We spotted him--or her--coming up the river, the chocolaty-mess of a river ever since the flood. But that nose created a v against the current you couldn't help notice as he--or she--swam along on the far edge, across from the high bank where we stood. It wasn't hard to spot him--or her.
Once in early spring, I saw one of our beaver neighbors peek out from the ditch when I rode down the gravel road east; otherwise, even though we know they're there--they fell actual trees and make actual dams--they haven't really shown themselves publicly. I've never seen one here before. But last night it was clear as anything that right there across the river one of the whole region's most distinguished indiginous animals, and most historic, was motoring along, powered by that powerful tail, coming up river, minding his own business.
I could almost imagine some French trapper named Pierre sitting up on the bank right where we were, muzzle-loader across his lap, determining where exactly he'd put his trap sets.
Then, suddenly there were two, both of them big as bear cubs, two huge beaver emerging from the river on some stump or shred of island--huge things. I'm serious--big animals.
Now the Floyd River isn't the Missouri, and we weren't all that far away. Even though we were upwind, it seemed amazing that they didn't notice us. But it soon became clear that these two (I'm quite sure one was a he and the other a she) weren't thinking of us at all. They were clearly obsessed with each other. "It's either love or war," I said to Rob, who flew up to the house to get his camera.
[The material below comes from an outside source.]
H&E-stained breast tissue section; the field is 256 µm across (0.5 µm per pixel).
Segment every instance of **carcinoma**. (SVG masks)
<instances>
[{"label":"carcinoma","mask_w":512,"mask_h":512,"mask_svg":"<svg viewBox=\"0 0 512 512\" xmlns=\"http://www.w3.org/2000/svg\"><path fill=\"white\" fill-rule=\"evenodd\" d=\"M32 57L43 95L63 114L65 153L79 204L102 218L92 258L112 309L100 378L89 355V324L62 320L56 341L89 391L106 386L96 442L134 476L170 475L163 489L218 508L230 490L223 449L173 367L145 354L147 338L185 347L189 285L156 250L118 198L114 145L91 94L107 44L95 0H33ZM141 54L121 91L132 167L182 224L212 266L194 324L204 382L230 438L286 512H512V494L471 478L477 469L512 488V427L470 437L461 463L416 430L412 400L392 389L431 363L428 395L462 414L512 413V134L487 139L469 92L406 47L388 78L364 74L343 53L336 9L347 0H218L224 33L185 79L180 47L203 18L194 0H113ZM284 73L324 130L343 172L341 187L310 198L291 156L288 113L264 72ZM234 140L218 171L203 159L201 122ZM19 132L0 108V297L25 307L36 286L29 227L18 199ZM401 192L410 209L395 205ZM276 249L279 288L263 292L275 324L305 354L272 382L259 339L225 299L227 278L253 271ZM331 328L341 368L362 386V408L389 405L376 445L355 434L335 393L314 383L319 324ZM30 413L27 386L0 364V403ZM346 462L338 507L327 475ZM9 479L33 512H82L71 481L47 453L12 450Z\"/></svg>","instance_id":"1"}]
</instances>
It didn't take long for us to realize it wasn't war. They started into cleaning each other up--the river is immensely muddy right now, still carrying tons of silt from the flood. They started into carrying on in a fashion that looked like, humanly speaking, love--or at least some rather touching intimacy. There we stood, just across the river, but they were playing footsie, smooching like a couple of big fat furry love birds. I swear.
For a while, I thought they'd turn the river into a passion pit. I was glad we were with friends and not grandchildren. What would I say? For a while, I thought at least one of them--if not both--had some kind of sweet shoo-be-do-be-do in mind. At least it was perfectly clear that what they were starting wasn't going to end to fisticuffs. Pardon my french, but it looked a lot like foreplay.
At least they both were smiling. (I made that up)
For a while, I thought they were going to do it--"the big it." And it was going to happen right there across the river, right before our eyes.
But maybe the timing was off somehow because, just like that, one of them--I won't guess which--determined that there'd now been quite enough sweet sport for one June night. She likely shook her tail a bit, then politely paddled off. Leaving one of them, sadly bereft. Had to be him.
It's an incredibly muddy river right now, and the two of them emerged from all that dirty water, a couple of ungainly beavers as big as bear cubs, a muddy mess.
But I got to admit, the show we got was just plain beautiful.
And who knows?--maybe when she left, she told him, winking, that she knew of a nice little motel somewhere just up river.